Et puis il y a l'étranger, où on part et dont on revient. Y vit, ici ou là, une diaspora thaïlandaise qui ne peut jamais complètement faire son deuil de la ville, de ses odeurs, de sa cuisine, de l'eau qu'on trouve partout et des animaux qui y pullulent même si l'emprise de la ville moderne les chasse toujours plus loin. Jusqu'à ce que la nature – ou plutôt sa dégradation par l'homme – rattrape la ville sous la forme d'inondations catastrophiques qui ne cesseront jamais de s'aggraver avec la montée du niveau des mers jusqu'à un avenir encore plus dur et inégalitaire que le présent ne l'est.

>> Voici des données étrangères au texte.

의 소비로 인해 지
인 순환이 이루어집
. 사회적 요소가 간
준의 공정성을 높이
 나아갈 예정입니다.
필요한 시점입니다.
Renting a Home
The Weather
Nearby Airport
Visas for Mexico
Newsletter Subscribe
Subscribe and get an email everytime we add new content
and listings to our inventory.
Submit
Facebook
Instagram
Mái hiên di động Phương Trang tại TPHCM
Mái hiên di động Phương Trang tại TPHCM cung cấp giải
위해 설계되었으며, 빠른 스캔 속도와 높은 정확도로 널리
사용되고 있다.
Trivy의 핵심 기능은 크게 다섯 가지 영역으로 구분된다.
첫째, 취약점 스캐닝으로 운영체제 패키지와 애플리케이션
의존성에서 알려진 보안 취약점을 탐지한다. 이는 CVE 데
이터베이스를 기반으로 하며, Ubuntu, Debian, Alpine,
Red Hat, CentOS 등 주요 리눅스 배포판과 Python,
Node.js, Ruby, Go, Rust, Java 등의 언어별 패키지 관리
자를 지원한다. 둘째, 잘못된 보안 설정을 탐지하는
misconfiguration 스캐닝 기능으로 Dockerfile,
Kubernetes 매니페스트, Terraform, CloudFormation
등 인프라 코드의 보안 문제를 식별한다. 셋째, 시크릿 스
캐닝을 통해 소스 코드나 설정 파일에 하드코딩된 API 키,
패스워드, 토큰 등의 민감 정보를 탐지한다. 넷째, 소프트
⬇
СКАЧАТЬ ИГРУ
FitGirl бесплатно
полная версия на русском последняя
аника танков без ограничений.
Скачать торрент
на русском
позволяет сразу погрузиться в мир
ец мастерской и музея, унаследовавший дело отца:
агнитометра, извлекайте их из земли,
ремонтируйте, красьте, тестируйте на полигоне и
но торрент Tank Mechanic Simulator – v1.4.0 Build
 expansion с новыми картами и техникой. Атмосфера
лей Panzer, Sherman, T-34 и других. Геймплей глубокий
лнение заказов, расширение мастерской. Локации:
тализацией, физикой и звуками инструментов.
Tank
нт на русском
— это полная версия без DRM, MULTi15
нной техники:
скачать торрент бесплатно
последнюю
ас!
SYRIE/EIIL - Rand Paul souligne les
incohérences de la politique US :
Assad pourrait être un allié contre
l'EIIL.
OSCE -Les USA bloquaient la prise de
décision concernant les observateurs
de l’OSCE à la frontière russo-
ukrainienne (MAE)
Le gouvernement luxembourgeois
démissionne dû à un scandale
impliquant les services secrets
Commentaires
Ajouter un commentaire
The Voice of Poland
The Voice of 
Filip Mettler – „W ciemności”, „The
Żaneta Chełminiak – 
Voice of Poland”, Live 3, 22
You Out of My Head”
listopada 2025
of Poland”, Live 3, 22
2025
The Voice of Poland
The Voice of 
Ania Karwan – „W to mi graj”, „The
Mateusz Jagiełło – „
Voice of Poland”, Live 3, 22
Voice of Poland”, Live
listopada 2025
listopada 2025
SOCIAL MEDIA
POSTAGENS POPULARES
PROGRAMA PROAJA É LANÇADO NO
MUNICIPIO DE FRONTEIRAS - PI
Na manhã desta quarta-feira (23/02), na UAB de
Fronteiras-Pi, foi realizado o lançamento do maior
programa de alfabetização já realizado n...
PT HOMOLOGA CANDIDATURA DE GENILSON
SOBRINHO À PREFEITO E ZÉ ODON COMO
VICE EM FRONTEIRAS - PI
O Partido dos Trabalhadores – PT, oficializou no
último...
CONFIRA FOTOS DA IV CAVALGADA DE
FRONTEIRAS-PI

Cette ville tentaculaire de 16 millions d'habitants, Sudbanthad la décrit dans une langue magnifique, un langage amoureux et soutenu qui dit l'affection qu'il a pour elle en dépit de ses défauts. Il la fait vivre à travers les destins croisés de nombreux personnages qu'on voit évoluer au long de leurs vies, d’échecs en opportunités et de chagrins en soif de vivre. Avec une belle humanité, Sudbanthad raconte ces vies heurtées mais jamais solitaires, ces vies qu'entourent des familles – pour le meilleur et pour le pire – et qui, toutes, s'acheminent vers la vieillesse et la mort. Les humains passent, la ville reste. Bangkok abides aurait pu dire George Stewart, même la prévisible montée des eaux ne peut l'anéantir complètement. La transformer, oui, l'amputer, sans doute, mais il en reste assez, elle est toujours là, même sous une forme qu'on peine à reconnaître.
C'est donc autant un hymne à une ville qu'une réflexion sur la vie, le destin, et la mort que propose Sudbanthad dans "Bangkok Déluge". Car si les vies qu'il raconte – et dont je n'ai ici qu'effleuré la variété et la consistance – ont toutes pour écrin la ville de Bangkok, si les hauts et les bas du destin des hommes semblent si fortement synchronisés aux battements de cœur de la ville, aucune de ces vies n'est anecdotiques pour autant. Aucun des nombreux personnages croisés n'est un figurant, chacun est ciselé, chacun évolue, chacun tente de vivre et de vivre bien, en dépit ou grâce à ce que les dés de la chance lui ont donné. C'est la grande force du roman, faire vivre en parallèle et avec la même intensité un lieu et les êtres qui y sont liés.
Bangkok Déluge, Pitchaya Sudbanthad
Commentaires
Cela m'a rappelé, toute proportion gardée, la découverte d'Istanbul avec la maison des derviches et plus récemment, pour sa narration et sa galerie de personnages, L'hôtel de verre d'Emily St John Mandel.
Un roman à découvrir
Et tu as raison pour La maison des derviches, c'est bien au même genre de voyage que le roman invite.
Une lecture très agréable et à conseiller imho (d'ailleurs j'en ai déjà offert un).